I'm glad you decided to come back. You make others (including me) think about their positons. Will we always agree? I hope not. Bootlicking and backslapping is boring.
This is taught now because most of these school shooters are kids who aren't well trained. One of these kooks will know this is the new policy and will set up an ambush to kill as many cops as they can who are rushing in. Then the policy will be modified.
A lot of training is involved to overcome the survival instinct - even in war there is a % that cannot do it (and they train an order of magnitude more than police officers who are an order of magnitude more than security officers who are an order of magnitude more than school teachers).
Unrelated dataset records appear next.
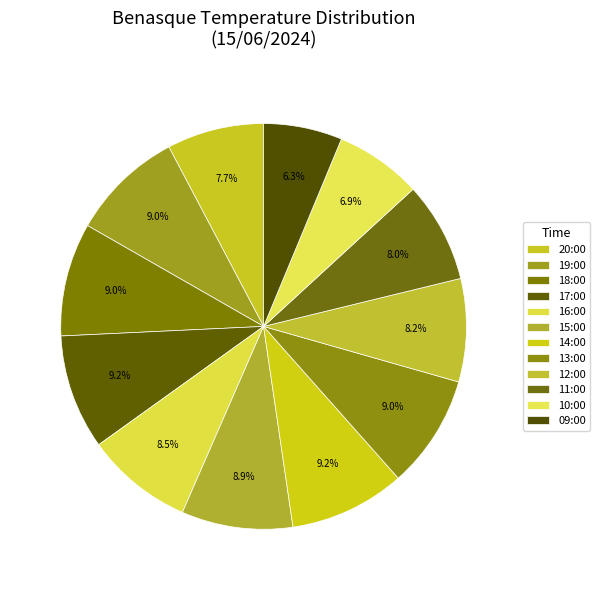

What is the total percentage of 19:00 and 09:00?

15.3%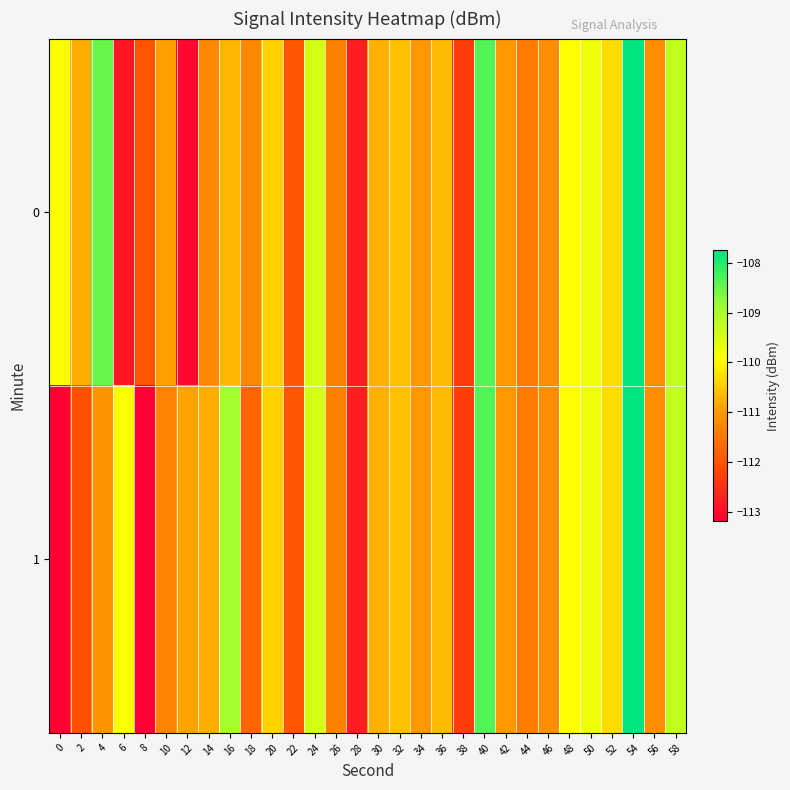

Which series has the largest range (max minus min)?

1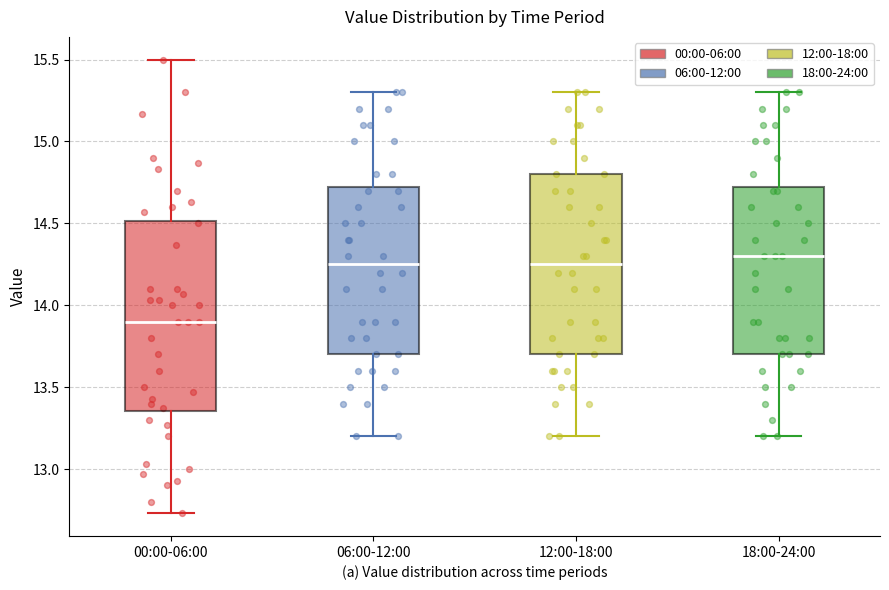

Reading left to right, transcribe this box plot: for each box, give where its median line is, the range the box spans, and where its two whiskers end, as read against the y-axis. The values are not printed on the chart, so give them approximately, as read against the axis.

00:00-06:00: median 13.90, box 13.35 to 14.50, whiskers 12.75 to 15.50
06:00-12:00: median 14.25, box 13.70 to 14.75, whiskers 13.20 to 15.30
12:00-18:00: median 14.25, box 13.70 to 14.80, whiskers 13.20 to 15.30
18:00-24:00: median 14.30, box 13.70 to 14.75, whiskers 13.20 to 15.30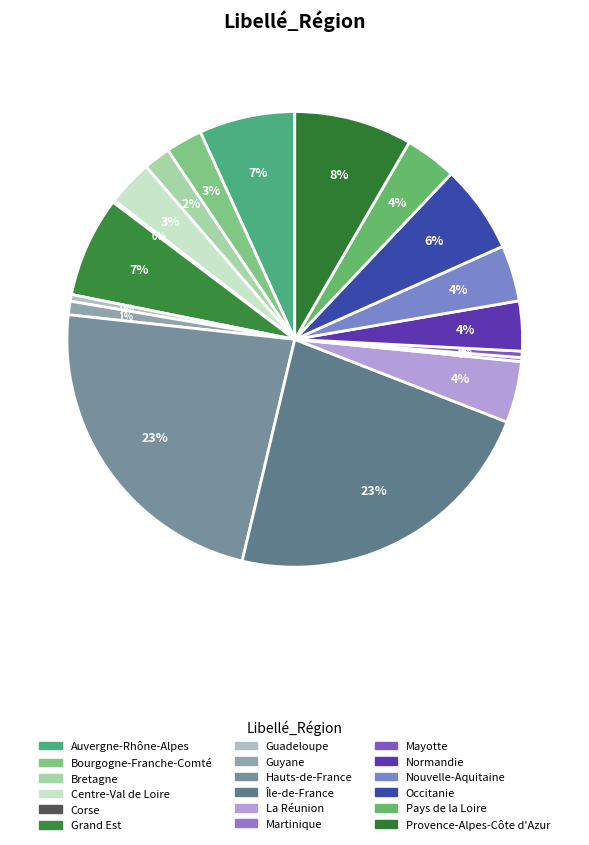

How much of the chart is everything except Bourgogne-Franche-Comté?

97.4%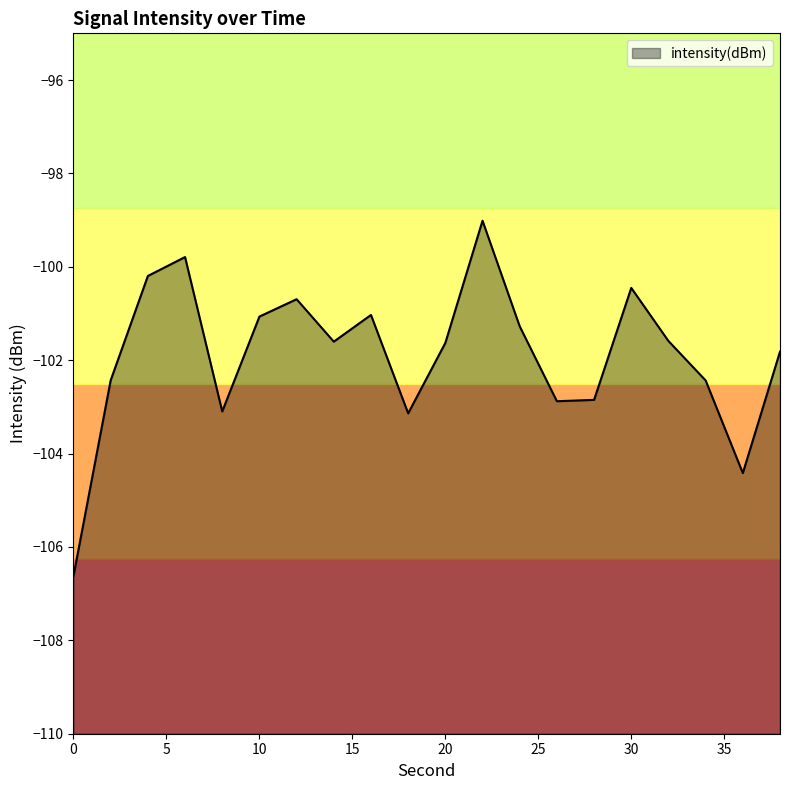

What is the difference between the values at 0 and 4?

6.4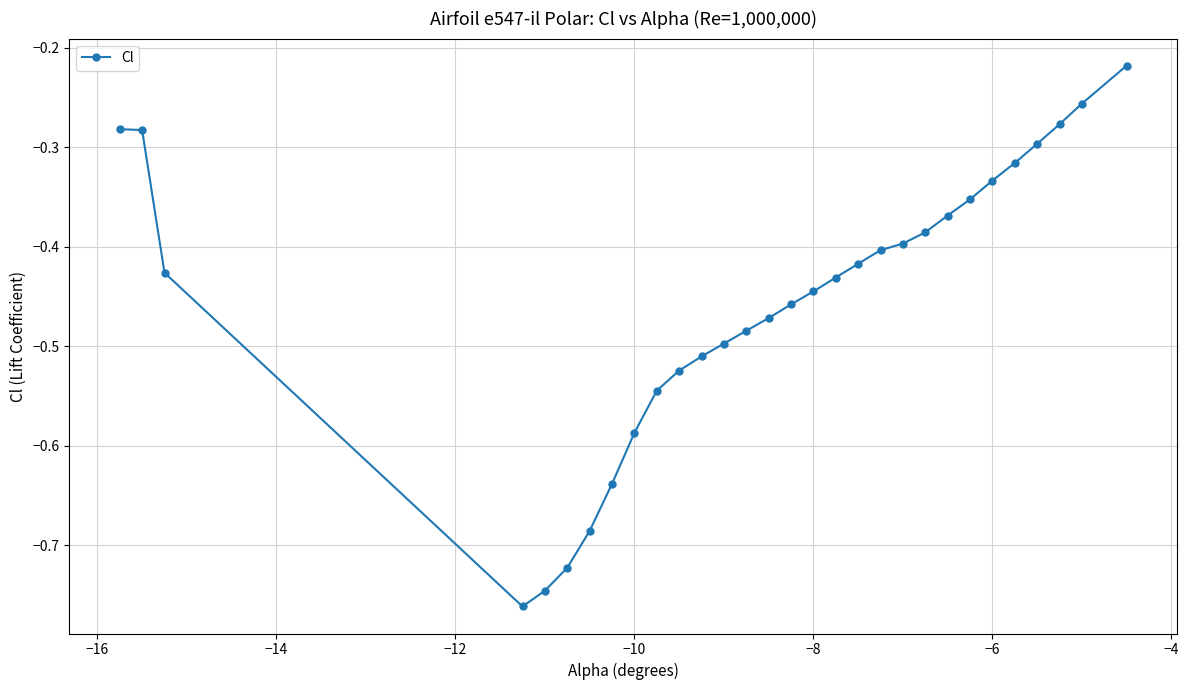

What is the sum of all values?

-13.5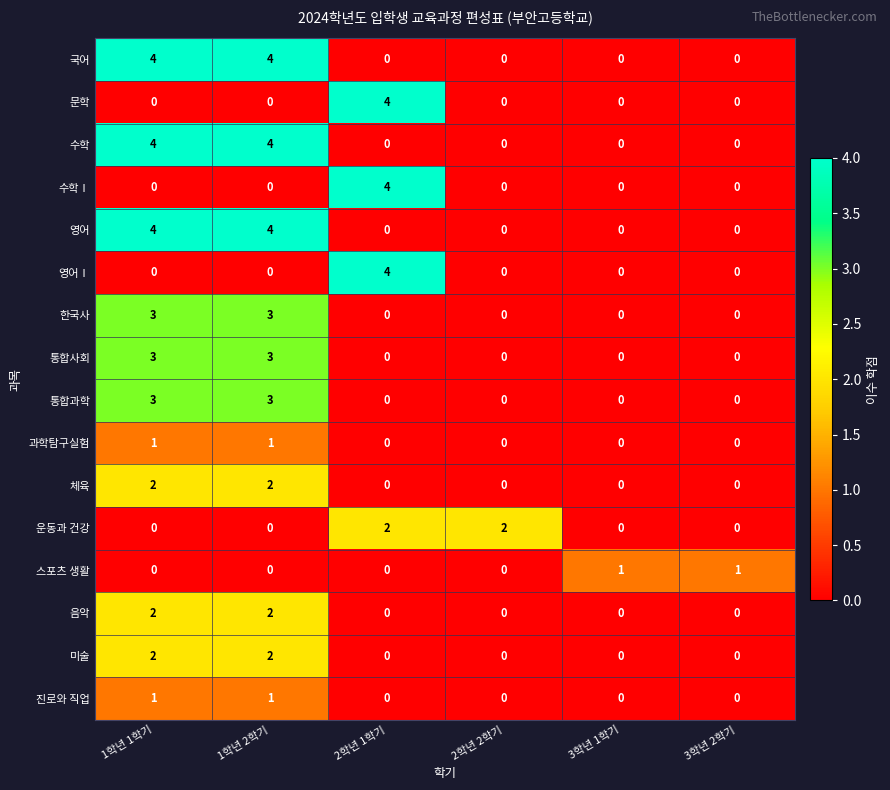

What is the sum of all 음악 values?

4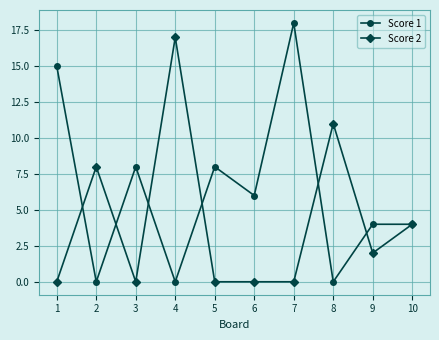

What is the value of the Score 1 point at the 5th from the left?

8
From a publication entitled:
CRITICAL ISSUES IN POLICING SERIES
The Police Response to Active Shooter Incidents by the Police Executive Research Forum
"SOLO ENTRY AND “CONTACT TEAMS” In active shooter situations where an officer arrives at the scene and can hear shooting, screams, or other indications that the perpetrator is actively shooting or threatening victims, some departments’ policies explicitly provide that the lone officer can move to stop the threat without waiting for any additional officers to arrive. The shooter may be stopped by arrest, by containment, or by use of deadly force. And some policies note that when an active shooter incident occurs at a school, a School Resource Officer (SRO) may be the first officer at the scene who must make a decision about whether to respond alone. Other departments require that officers wait until a certain number of officers have arrived. Those officers are instructed to form a “contact team” that responds as a unit with the mission of stopping the shooter and preventing his escape. Some departments’ policies recommend a contact team of a certain size—often four officers—but also specify that fewer officers may respond if it is apparent that a full contact team cannot be assembled quickly. Some of these agencies caution that a smaller team should be deployed only as a last resort."
It would be very interesting to know what the Broward County departments official policy is on this.